Compared with the second quarter of 2019, house prices rose by 1.4% in the euro area, by 1.5% in the EU and dropped by -5.9% in Cyprus in the third quarter of 2019.
Among the Member States for which data are available, annual increases in house prices were observed in all countries in the third quarter of 2019. The highest increases were recorded in Latvia (+13.5%), Slovakia (+11.5%), Luxembourg (+11.3%) and Portugal (+10.3%). Compared with the previous quarter, the highest increases were recorded in Latvia (+3.9%) and Slovenia (+3.1%), while decreases were observed in Cyprus (-5.9%), Hungary (-1.5%), Denmark (-0.6%), Italy (-0.3%) and Finland (-0.1%).
House prices and rents in the EU have followed very different paths since the financial crisis.
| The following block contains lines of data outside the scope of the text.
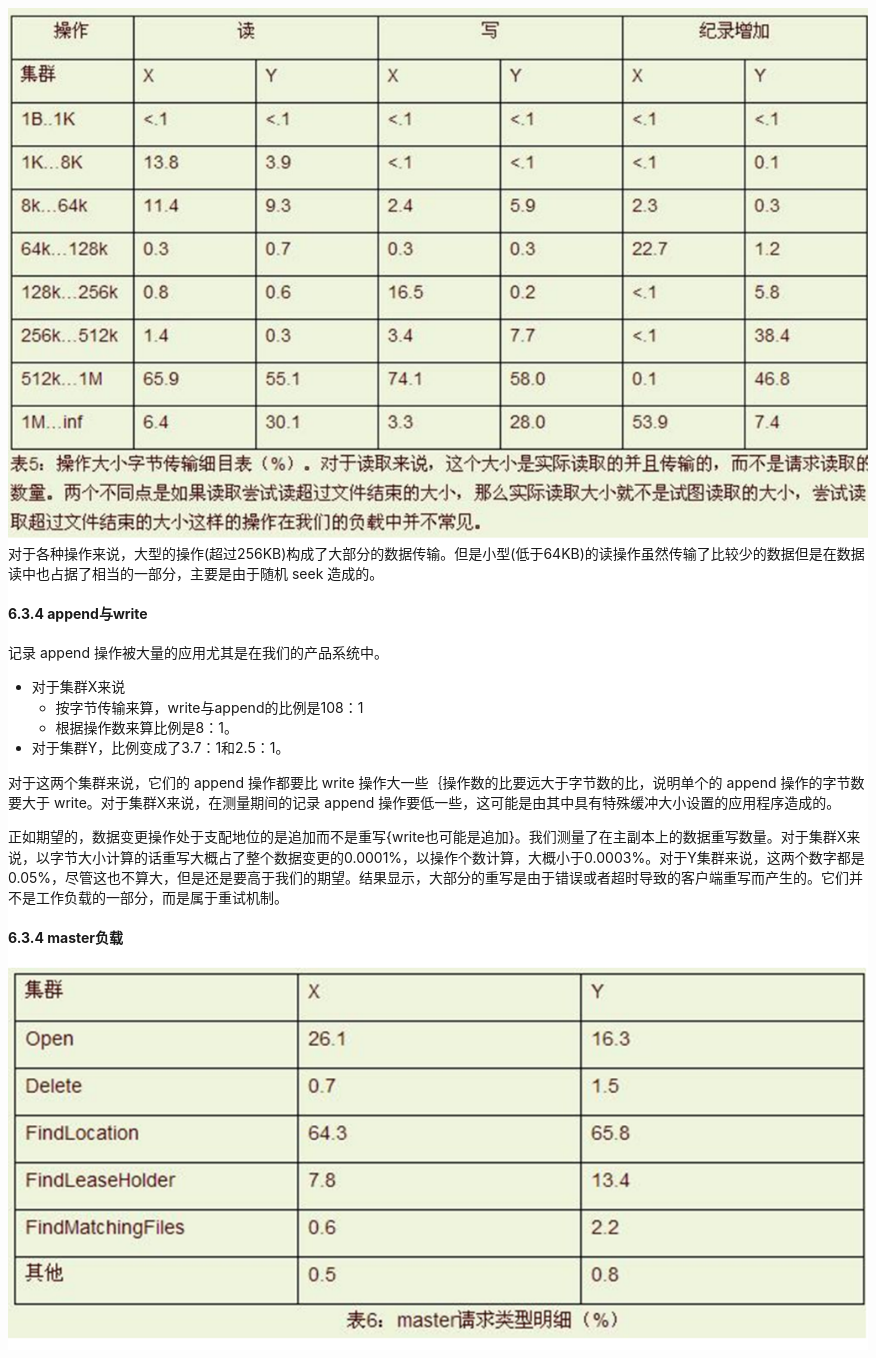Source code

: ![](./pic/gfs9.png)	
对于各种操作来说，大型的操作(超过256KB)构成了大部分的数据传输。但是小型(低于64KB)的读操作虽然传输了比较少的数据但是在数据读中也占据了相当的一部分，主要是由于随机 seek 造成的。
#### 6.3.4 append与write
记录 append 操作被大量的应用尤其是在我们的产品系统中。

- 对于集群X来说
	- 按字节传输来算，write与append的比例是108：1
	- 根据操作数来算比例是8：1。
- 对于集群Y，比例变成了3.7：1和2.5：1。

对于这两个集群来说，它们的 append 操作都要比 write 操作大一些｛操作数的比要远大于字节数的比，说明单个的 append 操作的字节数要大于 write。对于集群X来说，在测量期间的记录 append 操作要低一些，这可能是由其中具有特殊缓冲大小设置的应用程序造成的。

正如期望的，数据变更操作处于支配地位的是追加而不是重写{write也可能是追加}。我们测量了在主副本上的数据重写数量。对于集群X来说，以字节大小计算的话重写大概占了整个数据变更的0.0001%，以操作个数计算，大概小于0.0003%。对于Y集群来说，这两个数字都是0.05%，尽管这也不算大，但是还是要高于我们的期望。结果显示，大部分的重写是由于错误或者超时导致的客户端重写而产生的。它们并不是工作负载的一部分，而是属于重试机制。
#### 6.3.4 master负载
![](./pic/gfs10.png)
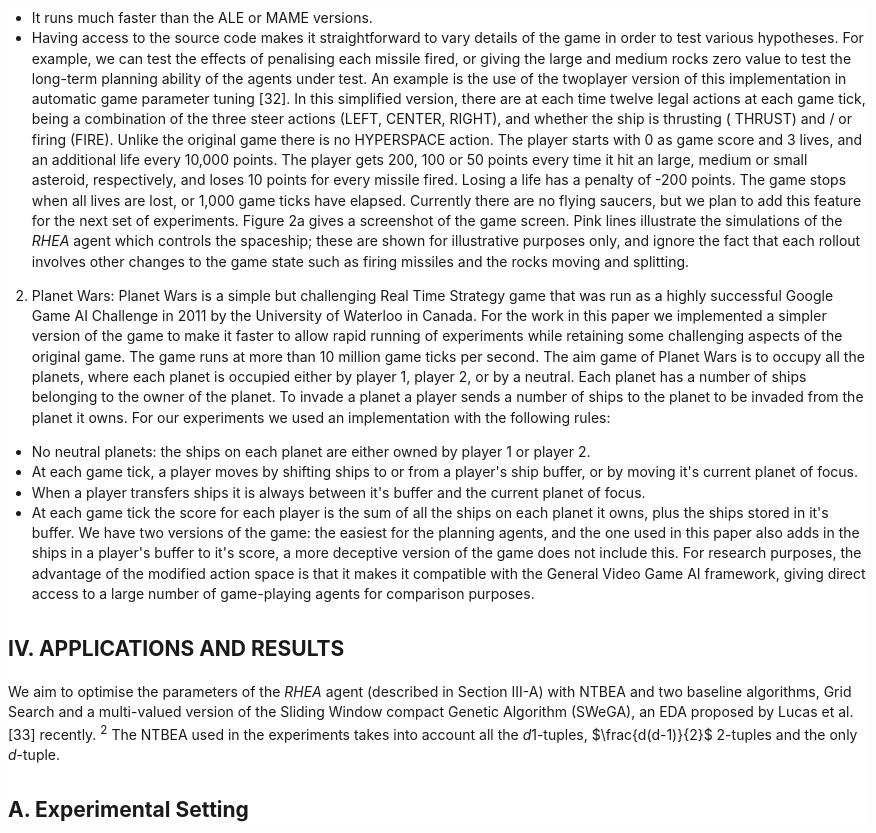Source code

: - It runs much faster than the ALE or MAME versions.
- Having access to the source code makes it straightforward to vary details of the game in order to test various hypotheses. For example, we can test the effects of penalising each missile fired, or giving the large and medium rocks zero value to test the long-term planning ability of the agents under test. An example is the use of the twoplayer version of this implementation in automatic game parameter tuning [32].
In this simplified version, there are at each time twelve legal actions at each game tick, being a combination of the three steer actions (LEFT, CENTER, RIGHT), and whether the ship is thrusting ( THRUST) and / or firing (FIRE). Unlike the original game there is no HYPERSPACE action. The player starts with 0 as game score and 3 lives, and an additional life every 10,000 points. The player gets 200, 100 or 50 points every time it hit an large, medium or small asteroid, respectively, and loses 10 points for every missile fired. Losing a life has a penalty of -200 points. The game stops when all lives are lost, or 1,000 game ticks have elapsed. Currently there are no flying saucers, but we plan to add this feature for the next set of experiments.
Figure 2a gives a screenshot of the game screen. Pink lines illustrate the simulations of the $R H E A$ agent which controls the spaceship; these are shown for illustrative purposes only, and ignore the fact that each rollout involves other changes to the game state such as firing missiles and the rocks moving and splitting.

2) Planet Wars: Planet Wars is a simple but challenging Real Time Strategy game that was run as a highly successful Google Game AI Challenge in 2011 by the University of Waterloo in Canada. For the work in this paper we implemented a simpler version of the game to make it faster to allow rapid running of experiments while retaining some challenging aspects of the original game. The game runs at more than 10 million game ticks per second.
The aim game of Planet Wars is to occupy all the planets, where each planet is occupied either by player 1, player 2, or by a neutral. Each planet has a number of ships belonging to the owner of the planet. To invade a planet a player sends a number of ships to the planet to be invaded from the planet it owns. For our experiments we used an implementation with the following rules:

- No neutral planets: the ships on each planet are either owned by player 1 or player 2.
- At each game tick, a player moves by shifting ships to or from a player's ship buffer, or by moving it's current planet of focus.
- When a player transfers ships it is always between it's buffer and the current planet of focus.
- At each game tick the score for each player is the sum of all the ships on each planet it owns, plus the ships stored in it's buffer. We have two versions of the game: the easiest for the planning agents, and the one used in this paper also adds in the ships in a player's buffer to it's score, a more deceptive version of the game does not include this.
For research purposes, the advantage of the modified action space is that it makes it compatible with the General Video Game AI framework, giving direct access to a large number of game-playing agents for comparison purposes.


## IV. APPLICATIONS AND RESULTS

We aim to optimise the parameters of the $R H E A$ agent (described in Section III-A) with NTBEA and two baseline algorithms, Grid Search and a multi-valued version of the Sliding Window compact Genetic Algorithm (SWeGA), an EDA proposed by Lucas et al. [33] recently. ${ }^{2}$ The NTBEA used in the experiments takes into account all the $d 1$-tuples, $\frac{d(d-1)}{2}$ 2-tuples and the only $d$-tuple.

## A. Experimental Setting


[^0]:    ${ }^{1}$ https://en.wikipedia.org/wiki/Asteroids_(video_game)
[^0]:    ${ }^{2}$ The original Compact Genetic Algorithm (cGA) and the sliding window version described by Lucas et al. [33] only handled binary strings. The version used in this paper handles integer strings and can use absolute or relative fitness measures; the version used here used absolute fitness measures.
While rents increased steadily throughout the period up to the third quarter of 2019, house prices have fluctuated significantly.
After an initial sharp decline following the financial crisis, house prices remained more or less stable between 2009 and 2014. Then there was a rapid rise in early 2015, since when house prices have increased at a much faster pace than rents.
Over the period 2007 until the third quarter of 2019 rents increased by 21.0% and house prices by 19.1%.
Between 2007 and the third quarter of 2019, there were increases in house prices in 22 EU Member States and decreases in 6, with the highest rises in Austria (+85.5%), Luxembourg (+80.6%) and Sweden (+80.3%). The largest decreases were observed in Greece (-40.0%), Romania (-27.2%) and Ireland (-16.7%).
For rents, the pattern was different with increases in all Member States, except Greece (-17.5% annual estimate for 2018) and Cyprus (-0.3%). The largest increases were observed in Lithuania (+101.1%), Czechia (+78.6%) and Hungary (+67.8%).